ATHENS — Tune into any college basketball game over the opening weekend and one thing was clear: there were plenty of whistles.
The NCAA made a major push in the offseason to have officials enforce rules more tightly this year. The goal is to improve scoring by increasing the freedom of movement and reducing physical play. It's working so far as points are up — and so are fouls.
"I think the officials are doing what they're supposed to do," Duke coach Mike Krzyzewski said after his fourth-ranked Blue Devils lost to No. 5 Kansas 94-83 Tuesday night. "Everyone just has to keep adjusting. Too much is being said about it. Start playing the way we're supposed to play. We had three great guys, guys who are big-time officials. I thought they reffed a terrific game and we have to adjust. That's the way it is."

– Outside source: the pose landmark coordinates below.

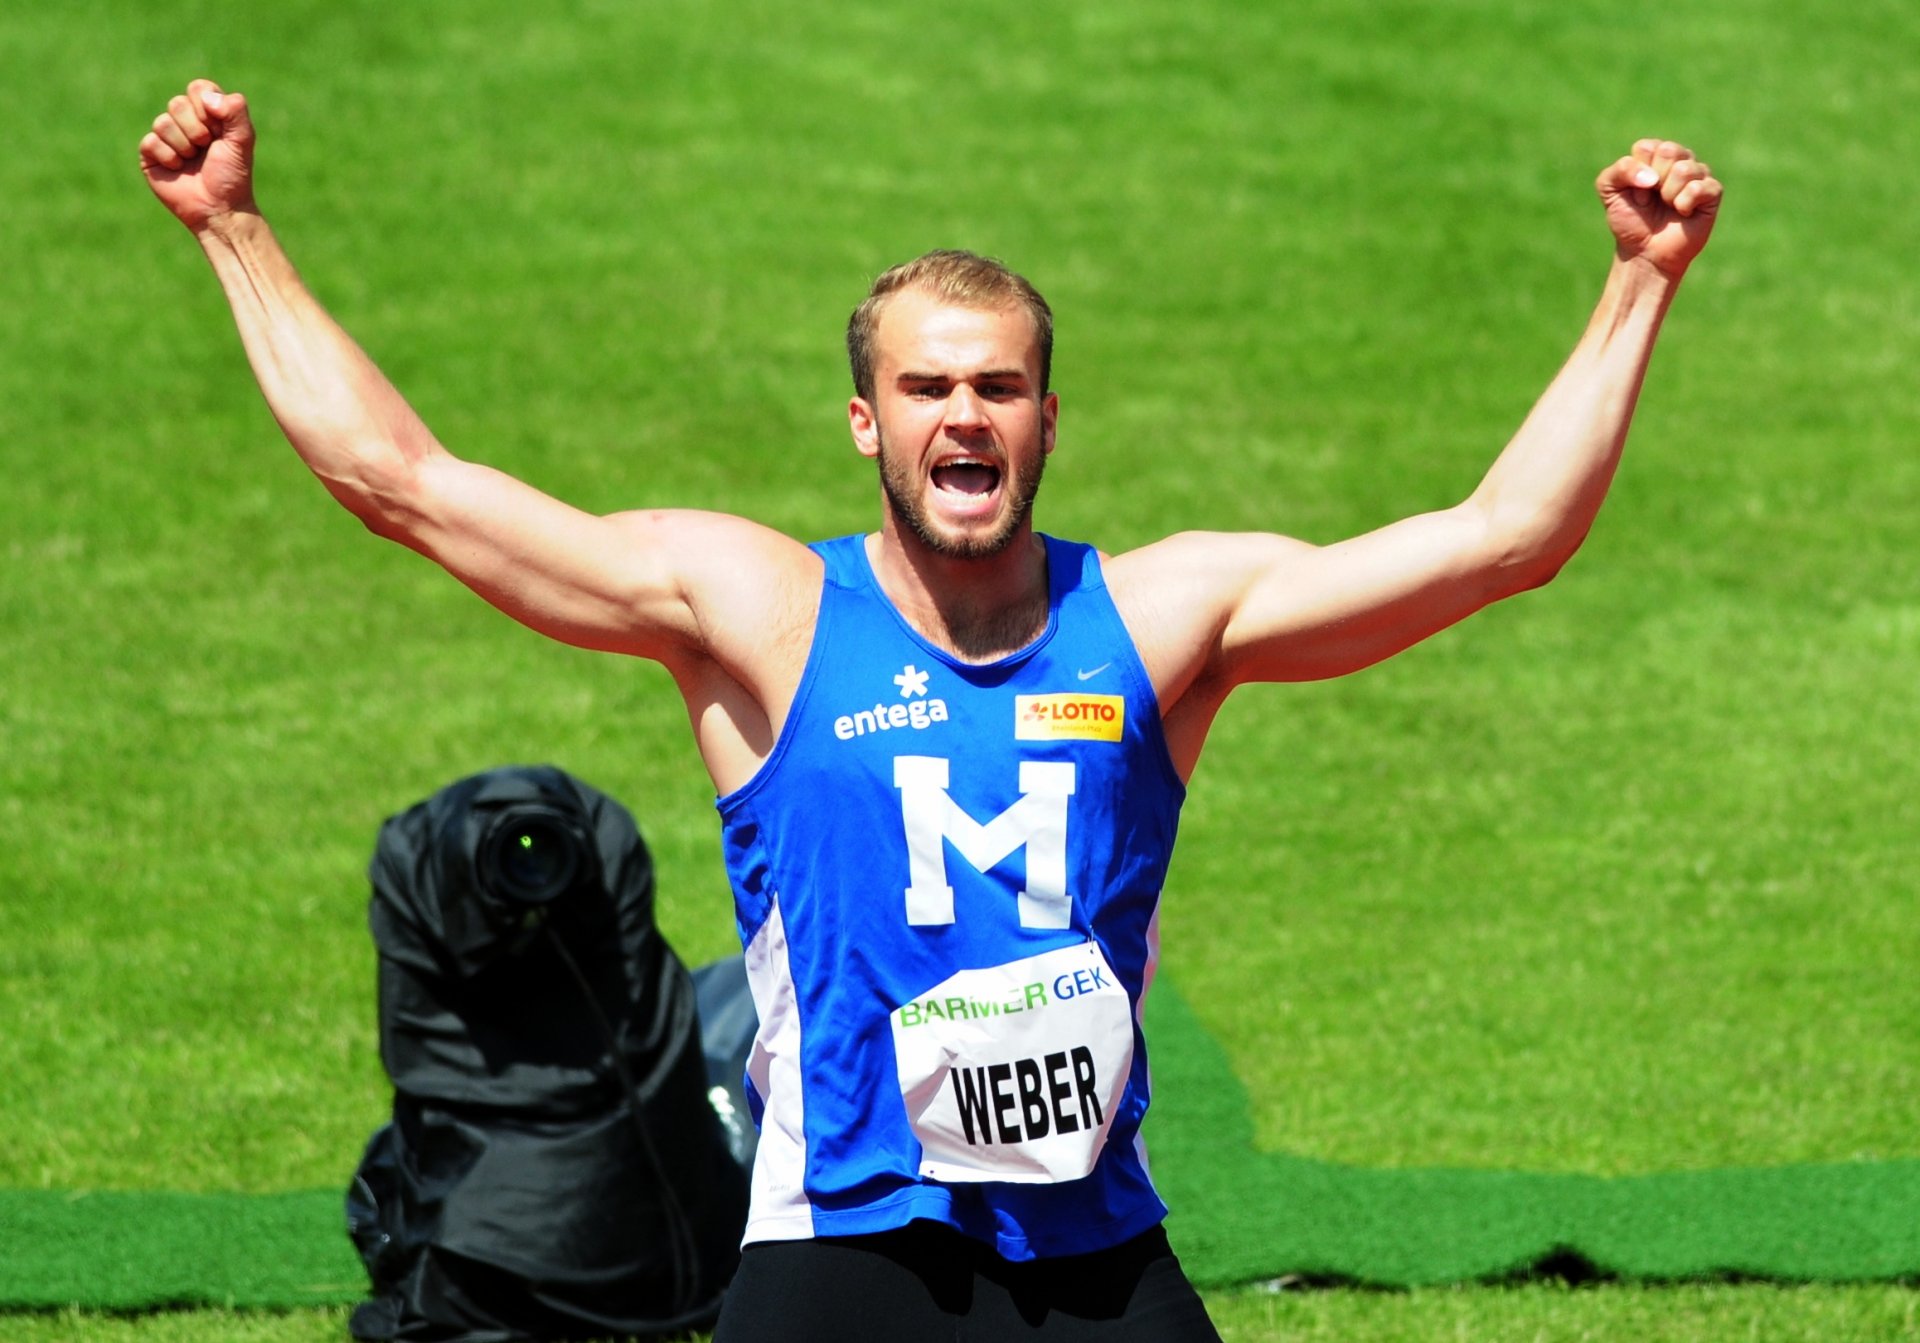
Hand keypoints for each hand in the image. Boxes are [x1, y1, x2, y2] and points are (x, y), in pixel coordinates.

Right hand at [140, 79, 256, 232]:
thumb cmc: (232, 175)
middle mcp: (186, 122)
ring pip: (162, 122)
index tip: (218, 129)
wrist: (219, 208)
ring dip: (184, 146)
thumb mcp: (242, 141)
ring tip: (193, 161)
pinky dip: (169, 157)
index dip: (206, 107)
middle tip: (206, 148)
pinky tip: (178, 169)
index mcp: (208, 114)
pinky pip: (150, 141)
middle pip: (177, 103)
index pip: (198, 88)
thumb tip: (208, 97)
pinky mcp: (151, 153)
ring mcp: (166, 137)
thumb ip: (236, 112)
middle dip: (196, 129)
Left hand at [1596, 139, 1721, 279]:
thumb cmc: (1629, 220)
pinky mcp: (1712, 191)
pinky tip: (1683, 213)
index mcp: (1655, 155)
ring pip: (1684, 169)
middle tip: (1652, 199)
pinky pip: (1699, 188)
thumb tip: (1652, 177)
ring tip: (1667, 207)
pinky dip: (1684, 204)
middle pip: (1668, 151)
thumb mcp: (1610, 192)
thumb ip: (1619, 171)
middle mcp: (1679, 159)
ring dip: (1668, 195)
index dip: (1636, 174)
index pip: (1646, 147)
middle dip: (1654, 180)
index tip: (1636, 192)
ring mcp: (1698, 174)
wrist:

Both men's and women's games averaged nearly an identical 42 fouls a game in the first few days according to STATS. That's seven more than last season for the men and 10 for the women.
"When they're going to call fouls, you've got to be able to play without fouling," Syracuse coach Jim Boeheim said. "They're going to call fouls. It's going to be that way. Every game I watched today and last night they're calling these fouls. We have to adjust to it."
The ninth-ranked Orange and Fordham combined for 55 fouls and 72 free throws on Tuesday night.
"The way they're calling the game, if you get to the basket with the ball there's a 90 percent chance there's going to be a foul called," Boeheim said. "I think they're overreacting a little bit. Now, almost virtually any contact is a foul. I think it'll take awhile for everybody to get used to the rules and the calls — the referees as well as the players."